Smoothed Data Histograms

Smoothed Data Histograms are a visualization method that show the data distribution of the data samples by counting a number of most likely positions for each sample. The results can be visualized in a very intuitive landscape-like way, with islands and mountains in densely occupied regions and oceans in between.

Besides the original algorithm, the Java SOMToolbox provides two additional variations, with weighted and normalised weighted distances.

Elias Pampalk, Andreas Rauber, Dieter Merkl. Using Smoothed Data Histograms for Cluster Visualization in Self-Organizing Maps. In Proceedings of the Intl Conf on Artificial Neural Networks (ICANN 2002), pp.871-876, August 27.-30. 2002, Madrid, Spain.

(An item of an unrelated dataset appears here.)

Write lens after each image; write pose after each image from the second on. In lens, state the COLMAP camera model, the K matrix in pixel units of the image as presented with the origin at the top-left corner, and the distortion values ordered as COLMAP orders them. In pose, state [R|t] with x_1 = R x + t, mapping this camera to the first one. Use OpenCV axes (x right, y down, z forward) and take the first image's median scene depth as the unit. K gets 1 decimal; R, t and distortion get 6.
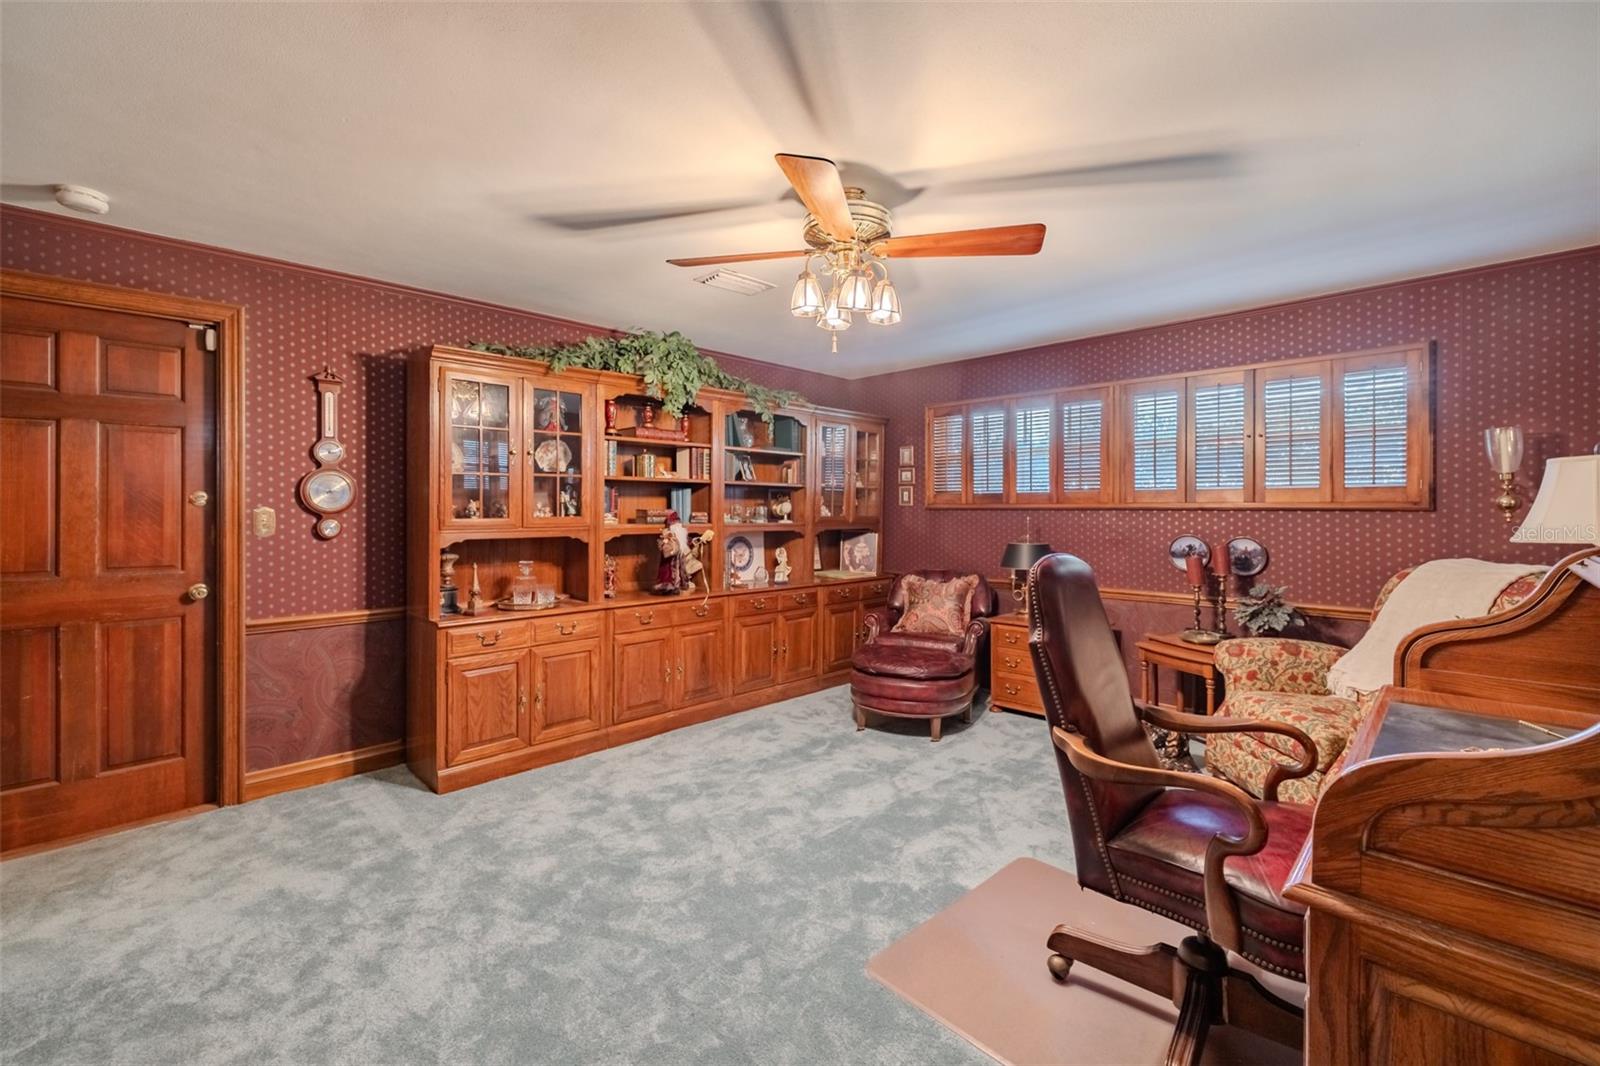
lens RADIAL K [[664.3, 0, 806.4], [0, 664.3, 514.1], [0, 0, 1]] dist [-0.000612, -0.000042]
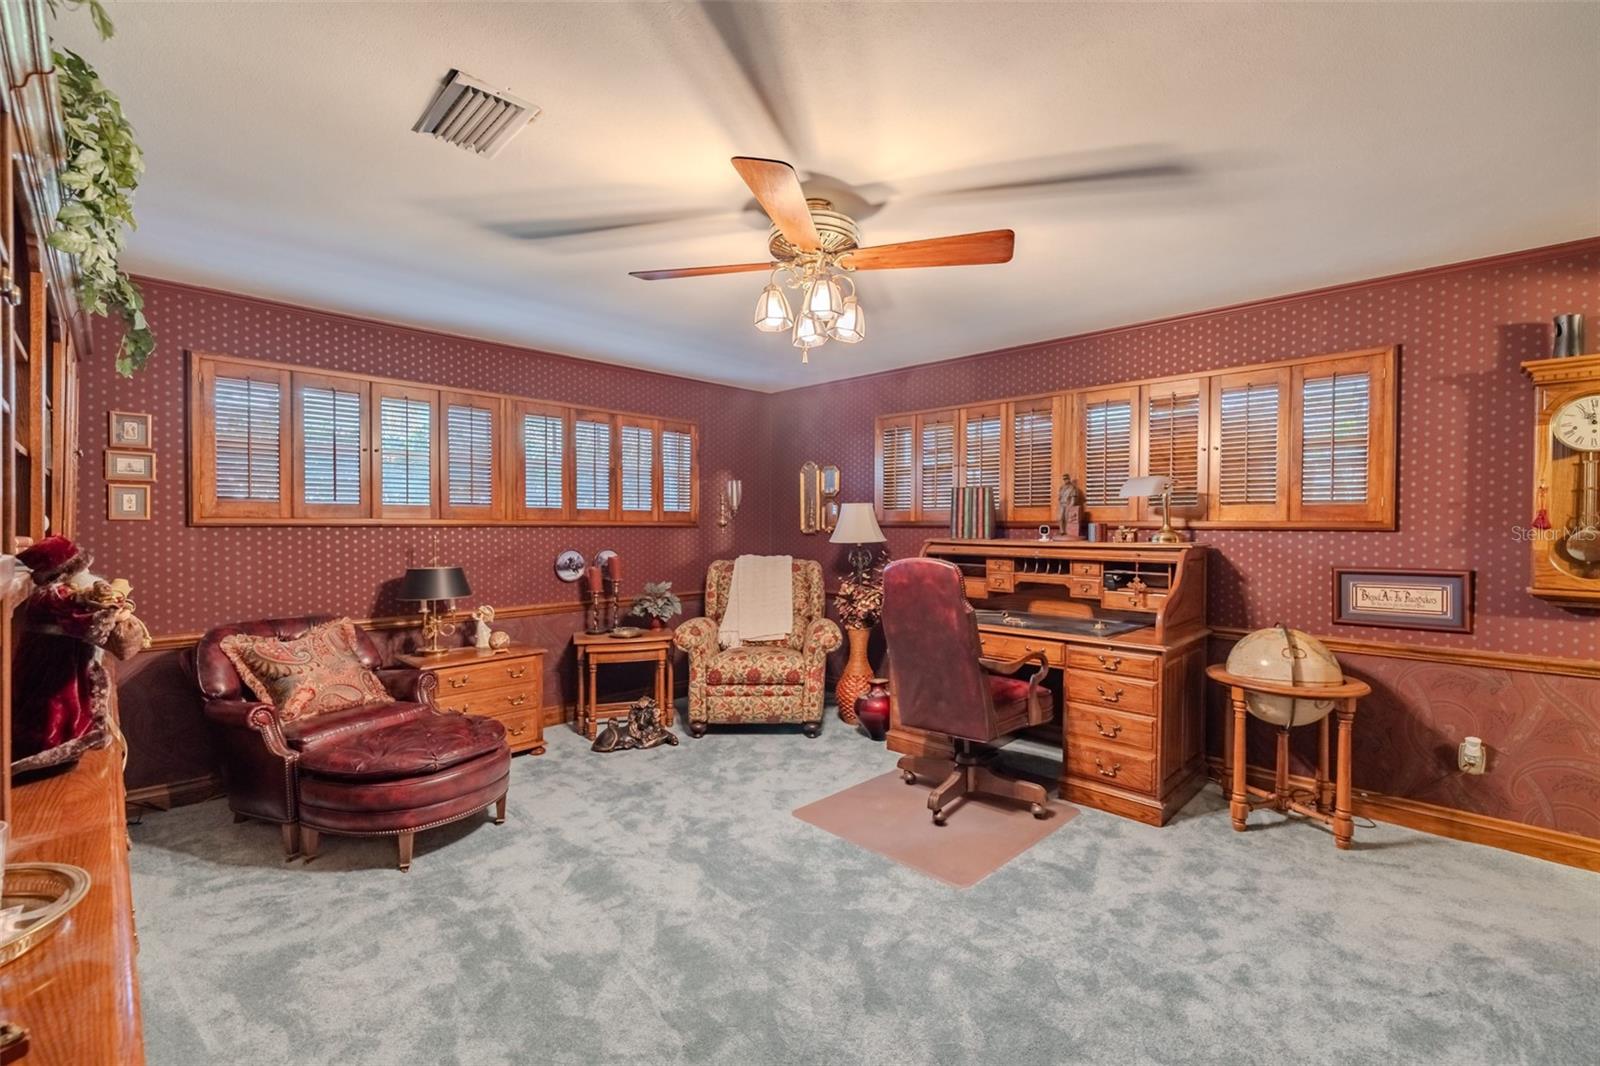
lens RADIAL K [[673.4, 0, 800.0], [0, 673.4, 533.0], [0, 0, 1]] dist [0.000286, -0.000033]
pose [[0.011134, -0.010451, 0.999883, -0.545682], [0.004890, 0.999934, 0.010397, -0.005642], [-0.999926, 0.004773, 0.011184, 0.586222]]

Sky Metaphor Visualisation

Although various visualisations have been proposed for Self-Organising Maps, these techniques lack in distinguishing between the items mapped to the same unit. The Sky Metaphor Visualisation is a novel technique for the visualisation of Self-Organising Maps that displays inputs not in the centre of the map units, but shifts them towards the closest neighbours, the degree of the movement depending on the similarity to the neighbours. The night-sky visualisation facilitates better understanding of the underlying data.

Khalid Latif and Rudolf Mayer. Sky-Metaphor Visualisation for Self-Organising Maps. In Proceedings of the 7th International Conference on Knowledge Management (I-KNOW'07), Graz, Austria, September 5 - 7 2007.

U-Matrix

The unified distance matrix, or U-Matrix, is calculated as the distance in the input space between weight vectors that are neighbouring each other on the map. For visualization purposes, the average for each node is computed of its topological neighbors. The U-Matrix can be depicted in two ways, either by showing the inter-node distances, or by showing only the average values. The former method requires insertion of additional patches to the map between nodes, and the original positions of the nodes are assigned the average distance values The U-Matrix is suitable to identify possible interpolating units and outliers, as well as dense regions, where inter-node distances are low.

An alternative display is to depict the distance values only

Alfred Ultsch and H. Peter Siemon. Kohonen's self-organizing feature maps for exploratory data analysis. In Proceedings of the International Neural Network Conference (INNC'90), pages 305-308. Kluwer, 1990.

P-Matrix

The P-Matrix is a display of the density relationships in the data space using Pareto Density Estimation. While the P-Matrix is useful for clustering, it can also be used for a non-ambiguous display of a non planar neuron space.

Alfred Ultsch. Maps for the Visualization of high-dimensional Data Spaces. In Proceedings Workshop on Self-Organizing Maps (WSOM 2003), Kyushu, Japan, (2003), pp. 225-230.

U*-Matrix

Using the U-Matrix methods for clustering has the advantage of a nonlinear disentanglement of complex cluster structures. Distances inside a cluster are, however, depicted in the same manner as distances between different clusters on an U-Matrix. This may prevent the detection of clusters in some data sets. An enhancement of the U-Matrix by taking density information into account is called U*-Matrix. The U*-Matrix shows structures compatible with a clustering of the data by other algorithms. The combination of distance and density information is expected to be very useful for data mining and knowledge discovery.

Alfred Ultsch. U*-Matrix: a Tool to visualize Clusters in high dimensional Data, Technical Report No. 36, Dept. of Mathematics and Computer Science, University of Marburg, Germany, (2003).